Perhaps it’s not a case of creating documents using mobile devices, but of using apps instead of documents, so that instead of making a presentation using PowerPoint you simply add all the information to different screens within an app.
Although we are probably still far from anything like this becoming the norm, it is interesting to think about how the form of documents may change as a result of the introduction of enterprise apps.
The challenges facing enterprise mobility
It’s evident that we are moving in the right direction towards enterprise mobility adoption. However, there are still challenges preventing many companies from taking any steps:
- Indecision. A lot of companies considering adopting enterprise mobility are unsure of what exactly they want, and as a consequence perceive the journey to be too complicated. As more resources become available, however, hopefully the enterprise mobility adoption process will become less daunting.
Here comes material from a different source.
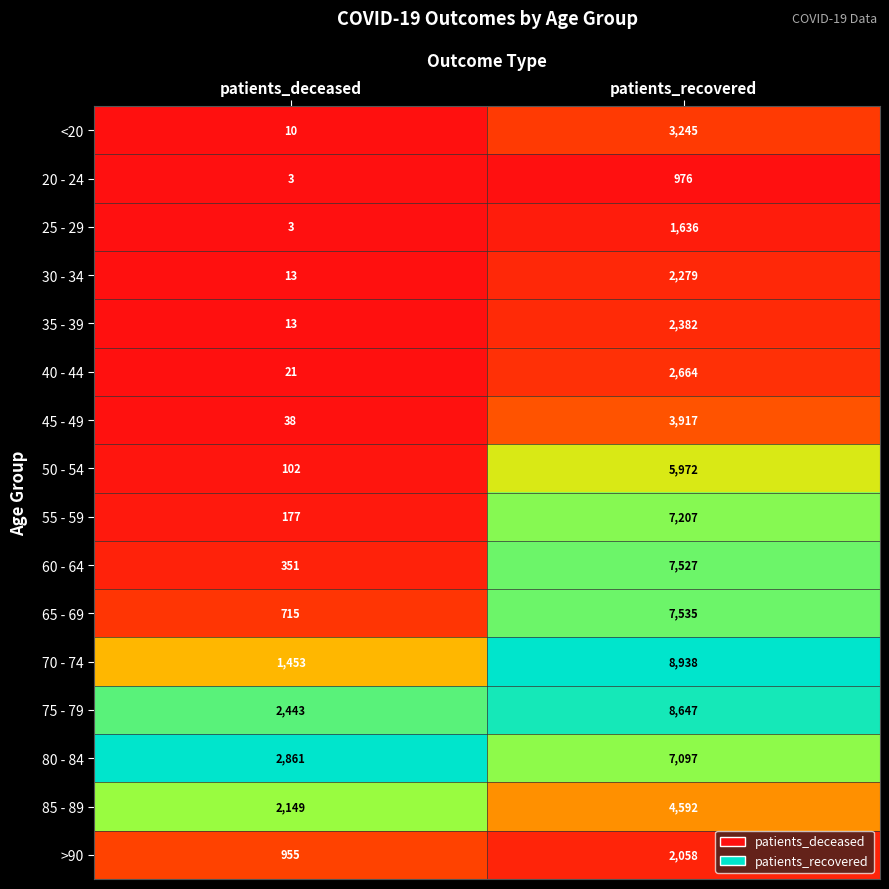

What is the sum of the 20 - 24 values at patients_deceased and patients_recovered?

979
- Security. There are still many security issues, both real and perceived, that companies feel need to be addressed. Thankfully these are constantly being considered and we are increasingly seeing better and better security solutions.
- Unwillingness to change. At many companies, the workforce at senior level can be unwilling to adopt new technologies that they don’t truly understand. However, as current workforces mature and new people come into businesses, these are driving the mobile agenda automatically; this is simply how they work. Ultimately change is inevitable.
Embracing enterprise mobility is the inevitable future of businesses in all industries. Not only are a great variety of companies moving towards mobility, but we are also seeing great innovation in the sorts of use cases that are available and possible.
It will be interesting to see what the next decade brings to enterprise mobility – if it’s anything like the decade that preceded it, we are in for some big changes.